Berbeda itu indah, sehingga bisa menjadi daya pikat bagi yang memandangnya. Lihat betapa indahnya taman bunga yang kuncupnya tengah mekar. Dia ditakdirkan tumbuh berbeda sehingga indah dipandang mata.
Berbeda itu indah, sehingga bisa menjadi daya pikat bagi yang memandangnya. Lihat betapa indahnya taman bunga yang kuncupnya tengah mekar. Dia ditakdirkan tumbuh berbeda sehingga indah dipandang mata.
Begitupun dengan umat manusia. Dia tidak pernah minta dilahirkan dengan warna kulit tertentu, atau suku tertentu. Namun dia lahir sesuai dengan keinginan Sang Pencipta, Tuhan Yang Maha Esa.
Tuhan sengaja menciptakan perbedaan itu untuk dipahami dan disyukuri agar tercipta keharmonisan hidup diantara manusia yang saling berbeda itu.
Dan perbedaan itulah yang dimiliki oleh bangsa Indonesia saat ini. Indonesia memang beda dengan negara lain yang hanya dihuni satu atau dua suku bangsa saja, kita di Kalimantan saja sudah ratusan sub suku, apalagi Indonesia, mungkin saja ribuan sub suku bangsa itu. Dan itulah yang membentuk Indonesia sehingga lahir istilah Bhineka Tunggal Ika—berbeda-beda tetapi tetap satu. Dan kebinekaan itulah yang menjadi perekat bangsa ini.
Dan itu pulalah yang coba dihargai kami di Borneo Tribune. Kita melihat tokoh besar, yakni almarhum KH Abdurahman Wahid atau Gus Dur yang sanggup melihat perbedaan itu sebagai suatu kehindahan dan kekayaan dari bangsa Indonesia yang tidak pernah di miliki oleh bangsa lain di dunia ini.
Kita mengapresiasi itu dengan memberikan award puralisme itu baik kepada Gus Dur maupun kepada sejumlah tokoh lokal yang kita anggap layak menerimanya.

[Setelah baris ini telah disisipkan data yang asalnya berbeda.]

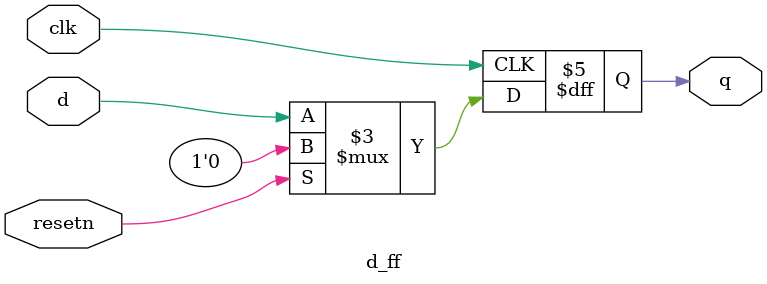
<source format=v>
module d_ff(clk, resetn, q, d);
    input clk;
    input resetn;
    input d;
    output q;

    reg q;

    always @ (posedge clk) begin
        if (resetn)
            q <= 0;
        else
            q <= d;
    end
endmodule


</source>
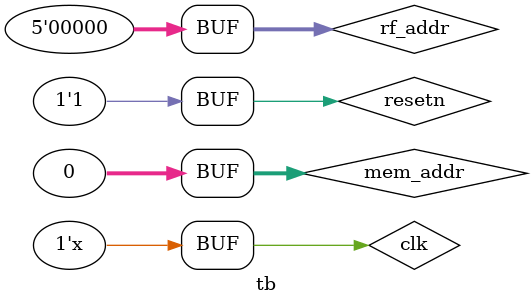
<source format=v>
`timescale 1ns / 1ps


module tb;

    // Inputs
    reg clk;
    reg resetn;
    reg [4:0] rf_addr;
    reg [31:0] mem_addr;

    // Outputs
    wire [31:0] rf_data;
    wire [31:0] mem_data;
    wire [31:0] IF_pc;
    wire [31:0] IF_inst;
    wire [31:0] ID_pc;
    wire [31:0] EXE_pc;
    wire [31:0] MEM_pc;
    wire [31:0] WB_pc;
    wire [31:0] display_state;
    wire [ 4:0] rs_addr;
    wire [ 4:0] rt_addr;
    wire [ 4:0] rd_addr;
    wire [ 31:0]test_rs_v;
    wire [ 31:0]test_rt_v;
    wire [ 31:0] test_alu_result;
    wire [ 31:0]test_dm_rdata;
    wire [ 31:0]test_dm_wdata;
    wire [ 63:0]test_IF_ID_bus_r;
    wire [ 31:0] test_rf_wdata;
    wire [31:0] test_IF_valid;
    wire [31:0] test_IF_over;
    // Instantiate the Unit Under Test (UUT)
    multi_cycle_cpu uut (
        .clk(clk), 
        .resetn(resetn), 
        .rf_addr(rf_addr), 
        .mem_addr(mem_addr), 
        .rf_data(rf_data), 
        .mem_data(mem_data), 
        .IF_pc(IF_pc), 
        .IF_inst(IF_inst), 
        .ID_pc(ID_pc), 
        .EXE_pc(EXE_pc), 
        .MEM_pc(MEM_pc), 
        .WB_pc(WB_pc), 
        .display_state(display_state),
        .rs_addr    (rs_addr),
        .rt_addr    (rt_addr),
        .rd_addr    (rd_addr),
        .test_rs_v  (test_rs_v),
        .test_rt_v  (test_rt_v),
        .test_alu_result(test_alu_result),
        .test_dm_rdata(test_dm_rdata),
        .test_dm_wdata(test_dm_wdata),
        .test_IF_ID_bus_r(test_IF_ID_bus_r),
        .test_rf_wdata( test_rf_wdata),
        .test_IF_valid(test_IF_valid),
        .test_IF_over(test_IF_over)
    );

    initial begin
        // Initialize Inputs
        clk = 0;
        resetn = 0;
        rf_addr = 0;
        mem_addr = 0;

        // Wait 100 ns for global reset to finish
        #100;
      resetn = 1;
        // Add stimulus here
    end
   always #5 clk=~clk;
endmodule


</source>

Tentu kami juga tidak sembarangan menentukan tokoh yang menerimanya, tapi mereka memang selama ini aktif memperjuangkan pluralisme itu di tengah-tengah komunitasnya. Atau paling tidak terlihat dari kehidupan mereka hari-harinya.
Seperti dikatakan kerabat dekat Gus Dur, Khofifah Indar Parawansa, bahwa untuk membangun kekuatan dari berbagai perbedaan itu tidak cukup hanya diucapkan, tapi bagaimana memunculkan sikap understanding, respek dan trust.
Understanding, yakni sikap saling memahami, saling mengerti. Kalau tidak saling memahami, tidak saling mengerti bagaimana kita bisa membangun interaksi sehingga bangsa ini tetap kokoh sempai sekarang?
Untuk membangun itu, tentu setiap orang harus saling membangun komunikasi. Dan komunikasi itu juga salahsatu upaya untuk saling memahami perbedaan yang ada itu.
Selanjutnya bagaimana membangun sikap trust atau saling percaya. Perpaduan kedua sikap itulah yang bisa membentuk pluralisme dan multikulturalisme.
Nah, itulah yang menjadi tugas kita bersama. Mudah-mudahan dengan adanya award pluralisme yang digagas Borneo Tribune ini bisa menjadikan kita semua sadar, bahwa sesungguhnya perbedaan itu indah. Dan indah itu damai. Dan damai itu sumber kekuatan untuk membangun kota ini, daerah ini dan Indonesia ini. Itulah esensi dari pluralisme dan multikulturalisme yang ditanam dalam-dalam oleh seorang Gus Dur.